# WHAT YOU ARE ASKED TO DO:
Reproduce verbatim the lines from the one containing "White alone" through the one containing "What is the spread (max minus min) of values at 2102-16-151-NS?", with both of those lines included.

▬▬▬▬▬▬▬▬▬▬

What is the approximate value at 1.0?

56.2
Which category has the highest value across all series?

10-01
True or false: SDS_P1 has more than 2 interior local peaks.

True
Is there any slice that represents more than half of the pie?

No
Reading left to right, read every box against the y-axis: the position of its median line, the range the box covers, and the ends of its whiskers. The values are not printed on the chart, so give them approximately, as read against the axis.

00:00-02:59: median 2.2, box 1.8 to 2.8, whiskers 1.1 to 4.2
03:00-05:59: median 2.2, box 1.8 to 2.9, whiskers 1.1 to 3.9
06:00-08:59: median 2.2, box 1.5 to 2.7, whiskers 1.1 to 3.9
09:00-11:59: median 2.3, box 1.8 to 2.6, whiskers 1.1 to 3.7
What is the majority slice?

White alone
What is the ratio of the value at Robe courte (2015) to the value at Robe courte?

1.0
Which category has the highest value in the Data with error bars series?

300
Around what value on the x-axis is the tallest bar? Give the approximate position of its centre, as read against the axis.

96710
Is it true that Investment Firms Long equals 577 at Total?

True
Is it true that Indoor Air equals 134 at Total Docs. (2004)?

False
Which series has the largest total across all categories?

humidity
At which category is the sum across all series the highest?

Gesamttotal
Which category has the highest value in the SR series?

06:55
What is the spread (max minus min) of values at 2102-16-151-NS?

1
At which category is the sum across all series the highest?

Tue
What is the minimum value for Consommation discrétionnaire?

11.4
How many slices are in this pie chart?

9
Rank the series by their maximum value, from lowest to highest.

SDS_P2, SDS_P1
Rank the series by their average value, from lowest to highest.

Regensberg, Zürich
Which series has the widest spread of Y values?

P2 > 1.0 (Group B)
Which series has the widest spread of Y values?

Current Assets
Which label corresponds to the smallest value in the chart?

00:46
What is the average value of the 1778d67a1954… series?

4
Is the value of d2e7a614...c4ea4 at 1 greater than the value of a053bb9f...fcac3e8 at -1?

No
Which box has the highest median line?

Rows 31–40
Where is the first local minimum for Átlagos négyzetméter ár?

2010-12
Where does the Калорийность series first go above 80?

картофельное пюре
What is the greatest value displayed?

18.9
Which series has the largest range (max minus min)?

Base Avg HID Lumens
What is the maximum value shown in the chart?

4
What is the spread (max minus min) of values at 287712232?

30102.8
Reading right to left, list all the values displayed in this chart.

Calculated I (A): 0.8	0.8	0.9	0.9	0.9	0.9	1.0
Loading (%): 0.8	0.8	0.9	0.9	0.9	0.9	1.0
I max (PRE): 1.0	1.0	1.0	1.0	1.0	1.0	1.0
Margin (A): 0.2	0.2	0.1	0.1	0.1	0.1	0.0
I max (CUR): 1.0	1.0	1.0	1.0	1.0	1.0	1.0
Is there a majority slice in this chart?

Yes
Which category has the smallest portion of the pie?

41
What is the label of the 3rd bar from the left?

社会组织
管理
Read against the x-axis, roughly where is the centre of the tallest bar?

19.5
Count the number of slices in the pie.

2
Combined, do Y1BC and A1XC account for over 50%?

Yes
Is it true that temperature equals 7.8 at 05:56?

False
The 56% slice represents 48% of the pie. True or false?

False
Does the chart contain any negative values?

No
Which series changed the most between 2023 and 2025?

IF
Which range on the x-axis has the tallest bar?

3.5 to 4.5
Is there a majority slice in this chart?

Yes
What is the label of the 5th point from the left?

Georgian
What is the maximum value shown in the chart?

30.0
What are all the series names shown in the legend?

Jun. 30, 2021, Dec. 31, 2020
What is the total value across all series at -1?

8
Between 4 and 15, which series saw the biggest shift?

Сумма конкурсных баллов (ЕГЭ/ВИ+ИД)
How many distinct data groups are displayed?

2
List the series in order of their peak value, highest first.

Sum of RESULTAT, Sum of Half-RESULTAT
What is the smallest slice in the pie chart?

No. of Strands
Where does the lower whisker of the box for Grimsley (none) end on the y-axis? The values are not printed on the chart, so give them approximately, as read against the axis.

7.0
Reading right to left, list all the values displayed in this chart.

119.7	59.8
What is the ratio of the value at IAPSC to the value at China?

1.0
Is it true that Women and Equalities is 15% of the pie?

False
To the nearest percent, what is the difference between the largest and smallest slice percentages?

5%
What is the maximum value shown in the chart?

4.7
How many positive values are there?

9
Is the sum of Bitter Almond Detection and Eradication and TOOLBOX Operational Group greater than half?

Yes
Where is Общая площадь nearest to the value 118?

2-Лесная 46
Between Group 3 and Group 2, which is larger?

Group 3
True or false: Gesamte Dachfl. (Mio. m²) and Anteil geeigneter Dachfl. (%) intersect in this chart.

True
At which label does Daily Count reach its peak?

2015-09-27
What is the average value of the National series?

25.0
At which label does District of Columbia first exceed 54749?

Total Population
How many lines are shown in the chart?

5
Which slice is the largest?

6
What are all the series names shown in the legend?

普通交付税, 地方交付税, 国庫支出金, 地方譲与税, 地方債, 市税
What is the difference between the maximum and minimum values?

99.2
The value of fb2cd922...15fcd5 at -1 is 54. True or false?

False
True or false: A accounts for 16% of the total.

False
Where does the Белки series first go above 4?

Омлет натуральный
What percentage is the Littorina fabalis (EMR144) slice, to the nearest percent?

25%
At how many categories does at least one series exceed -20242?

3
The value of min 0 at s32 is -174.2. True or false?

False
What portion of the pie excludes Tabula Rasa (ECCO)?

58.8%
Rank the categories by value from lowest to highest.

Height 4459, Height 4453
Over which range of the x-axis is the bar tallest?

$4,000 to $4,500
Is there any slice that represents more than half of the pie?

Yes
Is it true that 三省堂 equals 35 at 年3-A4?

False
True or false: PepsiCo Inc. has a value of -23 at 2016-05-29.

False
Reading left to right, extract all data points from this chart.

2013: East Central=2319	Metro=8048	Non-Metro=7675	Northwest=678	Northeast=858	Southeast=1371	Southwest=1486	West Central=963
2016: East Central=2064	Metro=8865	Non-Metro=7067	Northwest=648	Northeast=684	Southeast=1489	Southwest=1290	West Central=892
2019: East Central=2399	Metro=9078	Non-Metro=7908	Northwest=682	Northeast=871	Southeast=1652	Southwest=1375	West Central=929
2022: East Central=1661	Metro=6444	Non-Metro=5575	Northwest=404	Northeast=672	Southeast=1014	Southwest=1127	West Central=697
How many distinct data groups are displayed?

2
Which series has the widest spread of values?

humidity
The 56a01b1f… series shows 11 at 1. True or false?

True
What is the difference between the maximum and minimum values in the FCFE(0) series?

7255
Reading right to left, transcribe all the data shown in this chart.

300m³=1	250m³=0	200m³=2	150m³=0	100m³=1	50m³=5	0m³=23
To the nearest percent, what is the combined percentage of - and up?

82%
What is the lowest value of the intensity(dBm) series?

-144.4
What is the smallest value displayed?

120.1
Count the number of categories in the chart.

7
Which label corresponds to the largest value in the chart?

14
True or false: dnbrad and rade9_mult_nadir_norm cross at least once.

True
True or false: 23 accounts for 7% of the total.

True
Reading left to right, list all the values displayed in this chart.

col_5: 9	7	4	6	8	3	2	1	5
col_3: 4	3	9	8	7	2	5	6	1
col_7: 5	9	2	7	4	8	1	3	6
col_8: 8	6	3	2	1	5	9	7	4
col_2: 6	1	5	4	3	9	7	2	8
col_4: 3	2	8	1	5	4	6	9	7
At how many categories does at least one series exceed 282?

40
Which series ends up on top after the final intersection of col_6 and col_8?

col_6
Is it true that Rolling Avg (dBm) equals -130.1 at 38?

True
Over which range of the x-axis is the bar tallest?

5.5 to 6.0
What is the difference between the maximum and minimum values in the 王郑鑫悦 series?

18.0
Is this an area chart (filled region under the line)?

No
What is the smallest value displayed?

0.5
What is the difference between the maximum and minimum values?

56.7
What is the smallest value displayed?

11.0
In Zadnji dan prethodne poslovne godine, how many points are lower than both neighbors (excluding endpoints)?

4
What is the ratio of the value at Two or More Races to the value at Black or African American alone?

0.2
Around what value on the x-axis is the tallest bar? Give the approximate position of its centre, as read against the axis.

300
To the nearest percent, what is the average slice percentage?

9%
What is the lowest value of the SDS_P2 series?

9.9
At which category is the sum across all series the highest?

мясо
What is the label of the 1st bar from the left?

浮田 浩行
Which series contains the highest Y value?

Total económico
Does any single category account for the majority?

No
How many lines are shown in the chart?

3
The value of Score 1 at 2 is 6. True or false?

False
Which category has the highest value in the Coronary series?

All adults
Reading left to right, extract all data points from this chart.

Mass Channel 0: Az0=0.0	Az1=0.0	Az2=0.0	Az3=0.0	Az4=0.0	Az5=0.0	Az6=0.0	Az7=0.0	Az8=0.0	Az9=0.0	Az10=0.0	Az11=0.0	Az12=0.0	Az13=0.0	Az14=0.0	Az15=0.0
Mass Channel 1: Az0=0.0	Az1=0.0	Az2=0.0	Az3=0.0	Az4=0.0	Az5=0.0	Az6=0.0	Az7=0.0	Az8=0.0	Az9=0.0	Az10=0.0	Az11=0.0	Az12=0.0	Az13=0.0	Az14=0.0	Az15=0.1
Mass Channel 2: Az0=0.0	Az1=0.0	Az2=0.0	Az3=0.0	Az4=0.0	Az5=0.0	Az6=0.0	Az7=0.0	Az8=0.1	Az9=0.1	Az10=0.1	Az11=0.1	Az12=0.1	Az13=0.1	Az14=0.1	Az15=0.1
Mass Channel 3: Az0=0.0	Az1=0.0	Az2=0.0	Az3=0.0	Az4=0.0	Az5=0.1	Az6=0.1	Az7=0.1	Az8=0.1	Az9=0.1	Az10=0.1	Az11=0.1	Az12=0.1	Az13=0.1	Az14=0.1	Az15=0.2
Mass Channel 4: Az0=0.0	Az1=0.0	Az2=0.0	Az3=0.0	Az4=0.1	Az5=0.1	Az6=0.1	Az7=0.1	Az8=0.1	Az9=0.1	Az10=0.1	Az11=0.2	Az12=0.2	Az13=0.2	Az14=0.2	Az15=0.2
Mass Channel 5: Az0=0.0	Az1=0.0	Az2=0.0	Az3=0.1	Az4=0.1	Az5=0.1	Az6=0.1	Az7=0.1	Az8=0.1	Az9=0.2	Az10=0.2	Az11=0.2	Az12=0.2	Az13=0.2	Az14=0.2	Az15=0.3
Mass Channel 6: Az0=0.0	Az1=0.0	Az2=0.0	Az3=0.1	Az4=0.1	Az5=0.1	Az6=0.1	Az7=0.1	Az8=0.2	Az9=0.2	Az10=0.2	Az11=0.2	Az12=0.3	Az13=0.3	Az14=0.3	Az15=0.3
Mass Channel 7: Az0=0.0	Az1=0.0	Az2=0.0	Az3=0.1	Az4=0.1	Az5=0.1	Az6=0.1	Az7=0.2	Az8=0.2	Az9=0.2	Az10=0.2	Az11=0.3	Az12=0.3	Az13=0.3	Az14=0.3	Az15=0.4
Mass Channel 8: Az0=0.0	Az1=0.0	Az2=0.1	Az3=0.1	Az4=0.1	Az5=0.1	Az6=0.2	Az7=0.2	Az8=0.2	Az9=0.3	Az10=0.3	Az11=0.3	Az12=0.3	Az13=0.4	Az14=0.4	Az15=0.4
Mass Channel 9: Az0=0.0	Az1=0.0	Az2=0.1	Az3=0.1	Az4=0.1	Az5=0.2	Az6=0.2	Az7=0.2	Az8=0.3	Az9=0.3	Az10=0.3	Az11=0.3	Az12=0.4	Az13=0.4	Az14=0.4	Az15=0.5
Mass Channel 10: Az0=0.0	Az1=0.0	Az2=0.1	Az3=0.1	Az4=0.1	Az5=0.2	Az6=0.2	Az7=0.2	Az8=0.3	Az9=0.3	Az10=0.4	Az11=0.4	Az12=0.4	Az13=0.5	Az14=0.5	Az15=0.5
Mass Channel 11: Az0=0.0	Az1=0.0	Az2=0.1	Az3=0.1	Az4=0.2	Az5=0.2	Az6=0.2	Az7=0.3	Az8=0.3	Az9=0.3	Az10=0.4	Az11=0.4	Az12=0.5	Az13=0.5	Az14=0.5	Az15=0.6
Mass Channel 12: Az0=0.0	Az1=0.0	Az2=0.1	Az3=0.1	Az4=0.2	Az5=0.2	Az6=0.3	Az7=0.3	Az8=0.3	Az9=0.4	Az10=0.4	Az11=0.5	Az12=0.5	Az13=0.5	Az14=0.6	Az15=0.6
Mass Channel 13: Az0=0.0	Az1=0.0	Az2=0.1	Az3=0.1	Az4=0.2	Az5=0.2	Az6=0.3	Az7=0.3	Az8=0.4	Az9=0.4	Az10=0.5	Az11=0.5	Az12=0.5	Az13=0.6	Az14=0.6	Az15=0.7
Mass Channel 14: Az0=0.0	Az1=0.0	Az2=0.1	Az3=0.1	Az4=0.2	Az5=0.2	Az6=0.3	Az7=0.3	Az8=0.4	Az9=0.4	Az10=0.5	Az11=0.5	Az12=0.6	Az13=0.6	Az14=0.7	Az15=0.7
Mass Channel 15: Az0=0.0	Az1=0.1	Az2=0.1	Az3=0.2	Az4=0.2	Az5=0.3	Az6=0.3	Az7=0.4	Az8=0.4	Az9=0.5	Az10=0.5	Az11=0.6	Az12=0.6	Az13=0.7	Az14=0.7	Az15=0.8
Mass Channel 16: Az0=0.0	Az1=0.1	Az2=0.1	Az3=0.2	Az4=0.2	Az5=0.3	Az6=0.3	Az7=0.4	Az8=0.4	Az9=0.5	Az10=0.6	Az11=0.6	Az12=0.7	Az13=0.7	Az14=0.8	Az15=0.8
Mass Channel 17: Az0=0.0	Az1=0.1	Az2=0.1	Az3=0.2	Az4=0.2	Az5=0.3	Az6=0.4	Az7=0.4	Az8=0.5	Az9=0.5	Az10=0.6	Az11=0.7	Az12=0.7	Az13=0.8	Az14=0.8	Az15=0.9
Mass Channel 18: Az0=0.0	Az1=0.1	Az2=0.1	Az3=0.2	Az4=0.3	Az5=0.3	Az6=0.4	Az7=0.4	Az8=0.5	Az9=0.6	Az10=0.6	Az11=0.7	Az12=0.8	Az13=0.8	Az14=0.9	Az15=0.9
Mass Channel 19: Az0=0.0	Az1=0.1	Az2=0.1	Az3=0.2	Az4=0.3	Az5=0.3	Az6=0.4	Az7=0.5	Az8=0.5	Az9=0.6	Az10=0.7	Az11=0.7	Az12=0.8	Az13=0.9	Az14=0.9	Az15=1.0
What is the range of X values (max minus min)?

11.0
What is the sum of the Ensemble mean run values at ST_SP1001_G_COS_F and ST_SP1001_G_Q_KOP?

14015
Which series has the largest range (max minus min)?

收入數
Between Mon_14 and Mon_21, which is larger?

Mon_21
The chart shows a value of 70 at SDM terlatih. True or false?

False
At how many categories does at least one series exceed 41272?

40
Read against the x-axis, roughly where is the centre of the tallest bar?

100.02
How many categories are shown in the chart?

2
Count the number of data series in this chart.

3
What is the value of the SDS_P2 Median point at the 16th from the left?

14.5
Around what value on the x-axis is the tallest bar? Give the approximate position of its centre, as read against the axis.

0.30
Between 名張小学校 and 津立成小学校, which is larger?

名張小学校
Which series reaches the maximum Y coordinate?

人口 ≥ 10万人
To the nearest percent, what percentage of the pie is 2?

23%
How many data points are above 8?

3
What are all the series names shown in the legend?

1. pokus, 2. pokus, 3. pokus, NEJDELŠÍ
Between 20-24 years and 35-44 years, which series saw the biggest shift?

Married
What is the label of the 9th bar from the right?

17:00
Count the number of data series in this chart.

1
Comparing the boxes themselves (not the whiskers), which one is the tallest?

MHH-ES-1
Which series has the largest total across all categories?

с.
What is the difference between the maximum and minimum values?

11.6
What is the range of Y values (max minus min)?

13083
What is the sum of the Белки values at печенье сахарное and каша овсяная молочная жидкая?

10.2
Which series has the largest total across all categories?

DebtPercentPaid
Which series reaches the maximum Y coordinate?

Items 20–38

▬▬▬▬▬▬▬▬▬▬

# SOLVED PROBLEM:
White alone
What is the ratio of the value at Robe courte (2015) to the value at Robe courte?

1.0
Which category has the highest value in the Data with error bars series?

300
Around what value on the x-axis is the tallest bar? Give the approximate position of its centre, as read against the axis.

96710
Is it true that Investment Firms Long equals 577 at Total?

True
Is it true that Indoor Air equals 134 at Total Docs. (2004)?

False
Which series has the largest total across all categories?

humidity
At which category is the sum across all series the highest?

Gesamttotal
Which category has the highest value in the SR series?

06:55
What is the spread (max minus min) of values at 2102-16-151-NS?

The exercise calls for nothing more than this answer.